Efficient estimation and data fusion under general semiparametric restrictions on outcome mean functions
Harrison H. Li
TL;DR
The paper develops a general semiparametric efficiency framework for estimating causal estimands under restrictions on the outcome mean function $m(r)=\mathbb{E}[Y\mid R=r]$, enabling efficient data fusion of an RCT with observational data. By introducing the outcome-mean tangent space $\mathcal{S}_{\mathcal{M}}$ and its orthogonal complement, it provides a three-step method to obtain the efficient influence function and hence the efficiency bound, and it constructs cross-fit one-step estimators that achieve this bound under suitable regularity. It derives explicit EIFs and efficient estimators for data-fusion settings with outcome-mediated selection bias ($\mathcal{M}_5$) and linear confounding bias ($\mathcal{M}_4$), and demonstrates substantial finite-sample gains through simulations and a Tennessee STAR data example.

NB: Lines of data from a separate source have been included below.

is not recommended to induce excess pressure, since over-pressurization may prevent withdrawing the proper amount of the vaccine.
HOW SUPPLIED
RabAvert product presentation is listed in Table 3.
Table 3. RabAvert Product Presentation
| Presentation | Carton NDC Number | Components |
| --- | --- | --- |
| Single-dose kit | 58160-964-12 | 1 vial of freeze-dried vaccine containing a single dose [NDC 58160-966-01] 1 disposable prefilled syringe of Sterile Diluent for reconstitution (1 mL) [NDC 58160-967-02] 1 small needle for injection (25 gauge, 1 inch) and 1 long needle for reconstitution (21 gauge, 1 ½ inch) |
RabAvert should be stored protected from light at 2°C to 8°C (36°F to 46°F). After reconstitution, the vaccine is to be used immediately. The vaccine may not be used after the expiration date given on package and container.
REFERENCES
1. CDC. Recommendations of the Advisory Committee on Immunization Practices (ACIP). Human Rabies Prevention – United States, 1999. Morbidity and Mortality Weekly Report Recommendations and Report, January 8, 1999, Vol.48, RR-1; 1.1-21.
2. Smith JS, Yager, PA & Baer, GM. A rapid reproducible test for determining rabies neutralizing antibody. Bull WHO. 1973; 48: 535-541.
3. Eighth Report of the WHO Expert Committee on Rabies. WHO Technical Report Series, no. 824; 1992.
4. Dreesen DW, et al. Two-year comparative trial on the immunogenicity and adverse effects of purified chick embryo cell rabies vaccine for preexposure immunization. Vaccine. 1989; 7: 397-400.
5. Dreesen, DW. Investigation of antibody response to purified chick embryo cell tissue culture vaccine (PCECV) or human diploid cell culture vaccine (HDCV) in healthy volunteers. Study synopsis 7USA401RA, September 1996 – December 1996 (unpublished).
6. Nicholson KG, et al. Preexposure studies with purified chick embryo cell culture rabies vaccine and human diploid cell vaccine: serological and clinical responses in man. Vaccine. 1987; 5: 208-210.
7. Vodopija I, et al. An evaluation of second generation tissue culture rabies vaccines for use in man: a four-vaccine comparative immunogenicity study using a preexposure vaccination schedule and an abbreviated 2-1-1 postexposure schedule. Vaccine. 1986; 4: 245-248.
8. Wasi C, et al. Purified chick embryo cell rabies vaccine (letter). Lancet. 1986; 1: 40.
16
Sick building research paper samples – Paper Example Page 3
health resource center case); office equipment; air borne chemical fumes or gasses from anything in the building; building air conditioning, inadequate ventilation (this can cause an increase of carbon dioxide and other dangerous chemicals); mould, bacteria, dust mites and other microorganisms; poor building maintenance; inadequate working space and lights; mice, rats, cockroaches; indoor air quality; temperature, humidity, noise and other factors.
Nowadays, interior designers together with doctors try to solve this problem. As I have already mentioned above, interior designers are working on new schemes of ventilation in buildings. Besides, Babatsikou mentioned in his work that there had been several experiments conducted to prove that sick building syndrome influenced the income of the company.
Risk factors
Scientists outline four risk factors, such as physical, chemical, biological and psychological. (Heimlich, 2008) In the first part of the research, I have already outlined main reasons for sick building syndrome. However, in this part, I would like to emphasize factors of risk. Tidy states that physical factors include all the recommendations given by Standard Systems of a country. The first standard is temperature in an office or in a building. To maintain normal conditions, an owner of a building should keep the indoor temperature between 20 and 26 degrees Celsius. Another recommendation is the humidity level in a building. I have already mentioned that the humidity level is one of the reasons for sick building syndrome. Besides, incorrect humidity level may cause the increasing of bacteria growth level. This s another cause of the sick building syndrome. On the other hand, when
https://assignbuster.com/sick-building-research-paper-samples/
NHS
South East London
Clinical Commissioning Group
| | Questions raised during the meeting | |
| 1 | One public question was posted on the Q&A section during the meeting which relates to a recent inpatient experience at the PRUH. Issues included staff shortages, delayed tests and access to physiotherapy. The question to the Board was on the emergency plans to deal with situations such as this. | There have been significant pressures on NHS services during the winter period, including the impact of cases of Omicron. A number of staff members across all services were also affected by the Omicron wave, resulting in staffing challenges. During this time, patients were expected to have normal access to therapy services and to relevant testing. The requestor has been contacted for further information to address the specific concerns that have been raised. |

The framework unifies many existing data-fusion approaches under a single theory and offers practical guidance for leveraging auxiliary observational data to sharpen causal inference, with clear conditions under which efficiency gains are expected or limited.
Abstract
We provide a novel characterization of semiparametric efficiency in a generic supervised learning setting where the outcome mean function -- defined as the conditional expectation of the outcome of interest given the other observed variables -- is restricted to lie in some known semiparametric function class. The primary motivation is causal inference where a researcher running a randomized controlled trial often has access to an auxiliary observational dataset that is confounded or otherwise biased for estimating causal effects. Prior work has imposed various bespoke assumptions on this bias in an attempt to improve precision via data fusion. We show how many of these assumptions can be formulated as restrictions on the outcome mean function in the concatenation of the experimental and observational datasets. Then our theory provides a unified framework to maximally leverage such restrictions for precision gain by constructing efficient estimators in all of these settings as well as in a wide range of others that future investigators might be interested in. For example, when the observational dataset is subject to outcome-mediated selection bias, we show our novel efficient estimator dominates an existing control variate approach both asymptotically and in numerical studies.